Prove that $f(x)=8$ for all natural numbers $x\ge{8}$

Yes. It is true that $f(x) = 8 \quad \forall\;\;\; x \in N $

Manually, we can prove this for $x \le 20$.

Now, let $x$ be even. $x = 2y$ for some $y$. $$f(2y)=f((2y-4) +(4))=f(4(2y-4))=f(8(y-2))=f(8+y-2)=f(y+6)$$ Note: This is true only if the $y-2$ factor is greater than $4$, so let $y \ge 6$.

Similarly, if $x$ is odd, $x = 2y + 1$ for some $y$. $$f(2y+1)=f((2y-4)+5)=f(5(2y-4))=f(10(y-2))=f(10 + y-2)=f(y+8)$$ Note: Similarly, this has the same condition $y \ge 6$.

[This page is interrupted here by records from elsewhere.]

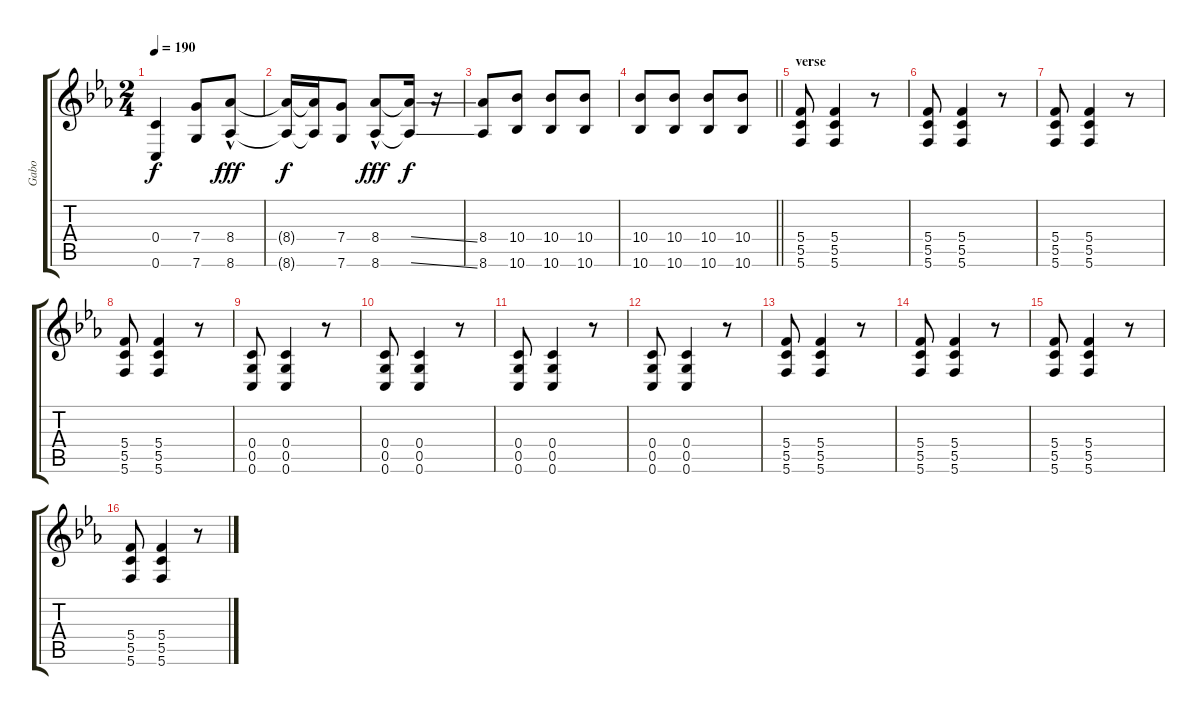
\track ("Gabo" "Gabo") {instrument distortionguitar}
\staff {score tabs}
\tuning (D4 A3 F3 C3 G2 C2) {hide}
\ts (2 4)
\tempo 190
\clef g2
\ks eb
(0.4 0.6).4{dy f} (7.4 7.6).8 (8.4 8.6{hac}).8{dy fff} |
(8.4{t} 8.6{t}).16{dy f} (8.4{t} 8.6{t}).16 (7.4 7.6).8 (8.4 8.6{hac}).8{dy fff} (8.4{ss t} 8.6{ss t}).16{dy f} r.16 |
(8.4 8.6).8 (10.4 10.6).8 (10.4 10.6).8 (10.4 10.6).8 |
\barLineRight lightlight
(10.4 10.6).8 (10.4 10.6).8 (10.4 10.6).8 (10.4 10.6).8 |
\section ("" "verse")
(5.4 5.5 5.6).8 (5.4 5.5 5.6).4 r.8 |
(5.4 5.5 5.6).8 (5.4 5.5 5.6).4 r.8 |
(5.4 5.5 5.6).8 (5.4 5.5 5.6).4 r.8 |
(5.4 5.5 5.6).8 (5.4 5.5 5.6).4 r.8 |
(0.4 0.5 0.6).8 (0.4 0.5 0.6).4 r.8 |
(0.4 0.5 0.6).8 (0.4 0.5 0.6).4 r.8 |
(0.4 0.5 0.6).8 (0.4 0.5 0.6).4 r.8 |
(0.4 0.5 0.6).8 (0.4 0.5 0.6).4 r.8 |
(5.4 5.5 5.6).8 (5.4 5.5 5.6).4 r.8 |
(5.4 5.5 5.6).8 (5.4 5.5 5.6).4 r.8 |
(5.4 5.5 5.6).8 (5.4 5.5 5.6).4 r.8 |
(5.4 5.5 5.6).8 (5.4 5.5 5.6).4 r.8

And we can see that $2y > y+6$ and $2y+1 > y+8$ for $y\ge6$. ($y > 7$ for the second case). Therefore, for any $f(m)$, we can find $f(n)=f(m)$ for $n < m $. Thus after reducing, we get a number lesser than 20 which can be proved manually equal to $8$.

Therefore $f(x) = 8\;\;\; \forall \;\;\; x \in N$